Can someone help me to understand why using \d* returns an array containing an empty string, whereas using \d+ returns ["100"] (as expected). I get why the \d+ works, but don't see why exactly \d* doesn't work. Does using the * cause it to return a zero-length match, and how exactly does this work?
var str = 'one to 100';
var regex = /\d*/;
console.log(str.match(regex));
// [""]
Remember that match
is looking for the first substring it can find that matches the given regex.
*
means that there may be zero or more of something, so \d*
means you're looking for a string that contains zero or more digits.
If your input string started with a number, that entire number would be matched.
"5 to 100".match(/\d*/); // "5"
"5 to 100".match(/\d+/); // "5"
But since the first character is a non-digit, match()
figures that the beginning of the string (with no characters) matches the regex.
Since your string doesn't begin with any digits, an empty string is the first substring of your input which matches that regex.
/\d*/
means "match against 0 or more numbers starting from the beginning of the string".
When you start the beginning for your string, it immediately hits a non-number and can't go any further.
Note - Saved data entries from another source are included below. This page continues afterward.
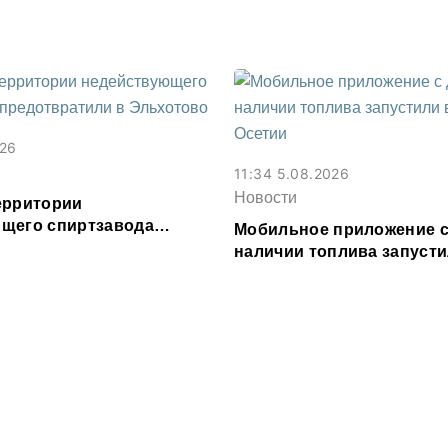
026
11:34 5.08.2026
Новости
ерритории
щего спиртзавода
Мобильное приложение с
или в Эльхотово
наличии топлива запусти
Северной Осетии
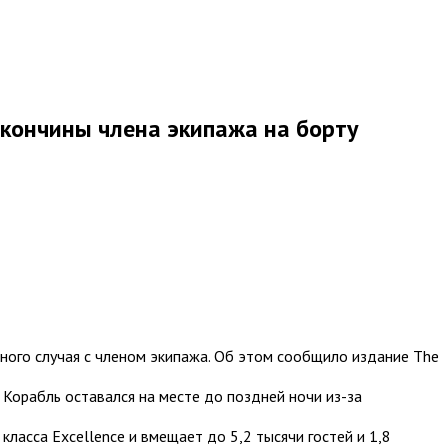
 кончины члена экипажа на борту
тного случая с членом экипажа. Об этом сообщило издание The
. Корабль оставался на месте до поздней ночи из-за
класса Excellence и вмещает до 5,2 тысячи гостей и 1,8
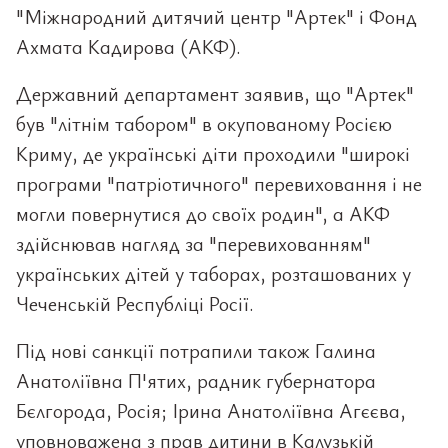
"Міжнародний дитячий центр "Артек" і Фонд
Ахмата Кадирова (АКФ).
Державний департамент заявив, що "Артек"
був "літнім табором" в окупованому Росією
Криму, де українські діти проходили "широкі
програми "патріотичного" перевиховання і не
могли повернутися до своїх родин", а АКФ
здійснював нагляд за "перевихованням"
українських дітей у таборах, розташованих у
Чеченській Республіці Росії.
Під нові санкції потрапили також Галина
Анатоліївна П'ятих, радник губернатора
Бєлгорода, Росія; Ірина Анатоліївна Агєєва,
уповноважена з прав дитини в Калузькій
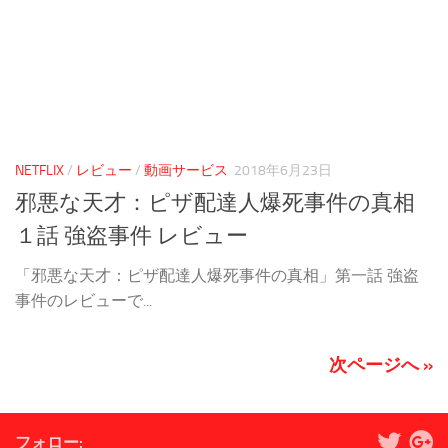
NETFLIX
/
レビュー
/
動画サービス
2018年6月23日
邪悪な天才：ピザ配達人爆死事件の真相
１話 強盗事件 レビュー
「邪悪な天才：ピザ配達人爆死事件の真相」第一話 強盗
事件のレビューで...
次ページへ »
フォロー:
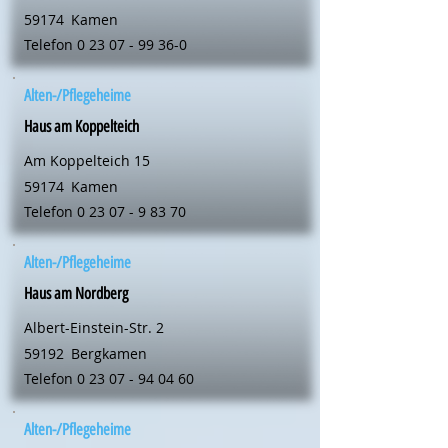
59174
Kamen
Telefon
0 23 07 - 99 36-0
Alten-/Pflegeheime
Haus am Koppelteich
Am Koppelteich 15
59174
Kamen
Telefon
0 23 07 - 9 83 70
Alten-/Pflegeheime
Haus am Nordberg
Albert-Einstein-Str. 2
59192
Bergkamen
Telefon
0 23 07 - 94 04 60
Alten-/Pflegeheime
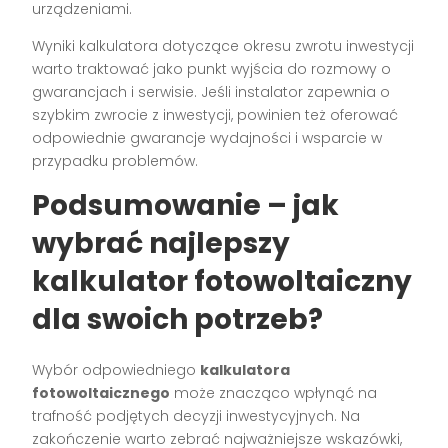
urządzeniami.
Wyniki kalkulatora dotyczące okresu zwrotu inwestycji
warto traktować jako punkt wyjścia do rozmowy o
gwarancjach i serwisie. Jeśli instalator zapewnia o
szybkim zwrocie z inwestycji, powinien też oferować
odpowiednie gwarancje wydajności i wsparcie w
przypadku problemów.
Podsumowanie – jak
wybrać najlepszy
kalkulator fotowoltaiczny
dla swoich potrzeb?
Wybór odpowiedniego
kalkulatora
fotowoltaicznego
może znacząco wpłynąć na
trafność podjętych decyzji inwestycyjnych. Na
zakończenie warto zebrać najważniejsze wskazówki,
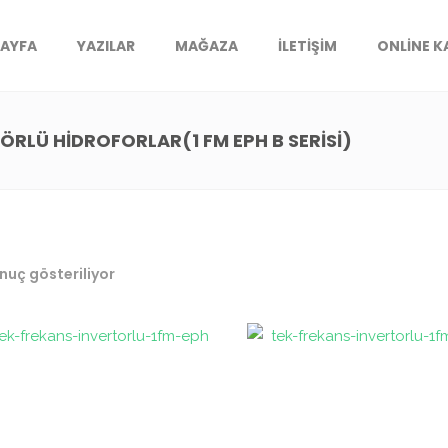
SAYFA
YAZILAR
MAĞAZA
İLETIŞIM
ONLINE 
ÖRLÜ HİDROFORLAR(1 FM EPH B SERİSİ)
nuç gösteriliyor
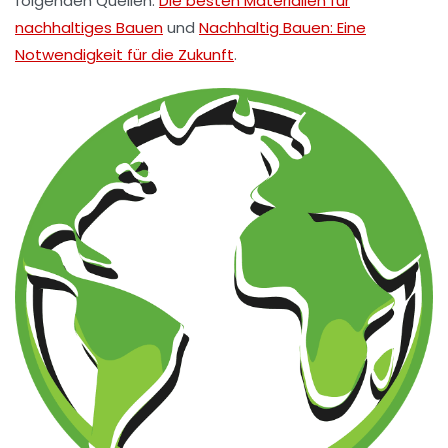
folgenden Quellen:
Die besten Materialien für
nachhaltiges Bauen
und
Nachhaltig Bauen: Eine
Notwendigkeit für die Zukunft
.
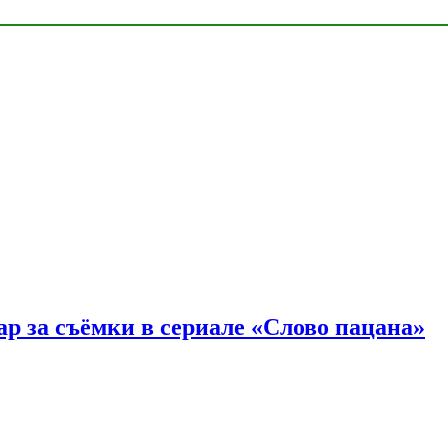
р за съёмки в сериале «Слово пацана»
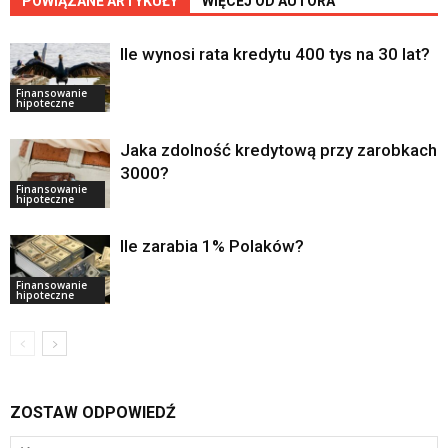
POWIĄZANE ARTYKUŁY
WIĘCEJ OD AUTORA
Ile wynosi rata kredytu 400 tys na 30 lat?
Finansowanie
hipoteczne
Jaka zdolność kredytową przy zarobkach
3000?
Finansowanie
hipoteczne
Ile zarabia 1% Polaków?
Finansowanie
hipoteczne
ZOSTAW ODPOWIEDŹ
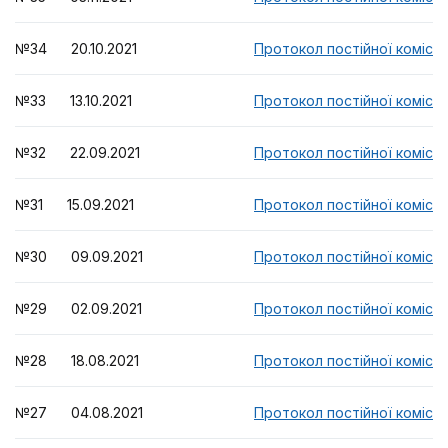
№34 20.10.2021
Протокол постійної комісії
№33 13.10.2021
Протокол постійної комісії
№32 22.09.2021
Протокол постійної комісії
№31 15.09.2021
Протокол постійної комісії
№30 09.09.2021
Протокол постійної комісії
№29 02.09.2021
Протокол постійної комісії
№28 18.08.2021
Протокол постійної комісії
№27 04.08.2021
Протокол постійної комісії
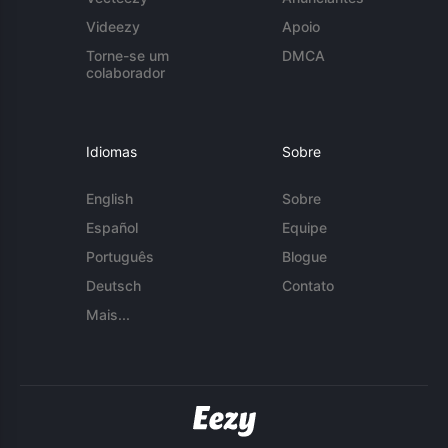
Videezy
Apoio
Torne-se um
DMCA
colaborador
Idiomas
Sobre
English
Sobre
Español
Equipe
Português
Blogue
Deutsch
Contato
Mais...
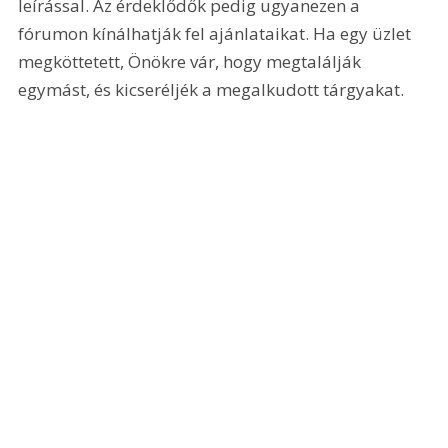
leírással. Az érdeklődők pedig ugyanezen a 
fórumon kínálhatják fel ajánlataikat. Ha egy üzlet 
megköttetett, Önökre vár, hogy megtalálják 
egymást, és kicseréljék a megalkudott tárgyakat.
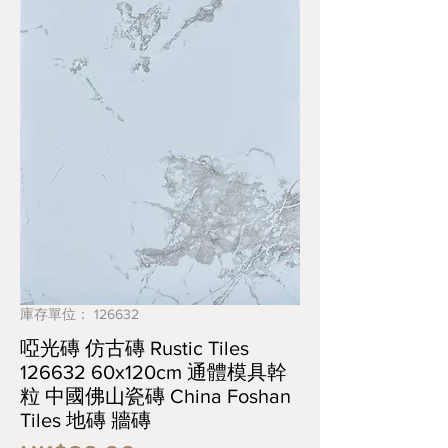
庫存單位： 126632
啞光磚 仿古磚 Rustic Tiles
126632 60x120cm 通體模具幹
粒 中國佛山瓷磚 China Foshan
Tiles 地磚 牆磚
Yet this is considered a successful match because "0 or more".
You can try either "1 or more" via
/\d+/
or you can tell it to match "0 or more" from the end of the string:
/\d*$/
In Python, there is the findall()
method which returns all parts of the string your regular expression matched against.
re.findall(r'\d*', 'one to 100')
# => ['', '', '', '', '', '', '', '100', '']
.match()
in JavaScript, returns only the first match, which would be the first element in the above array.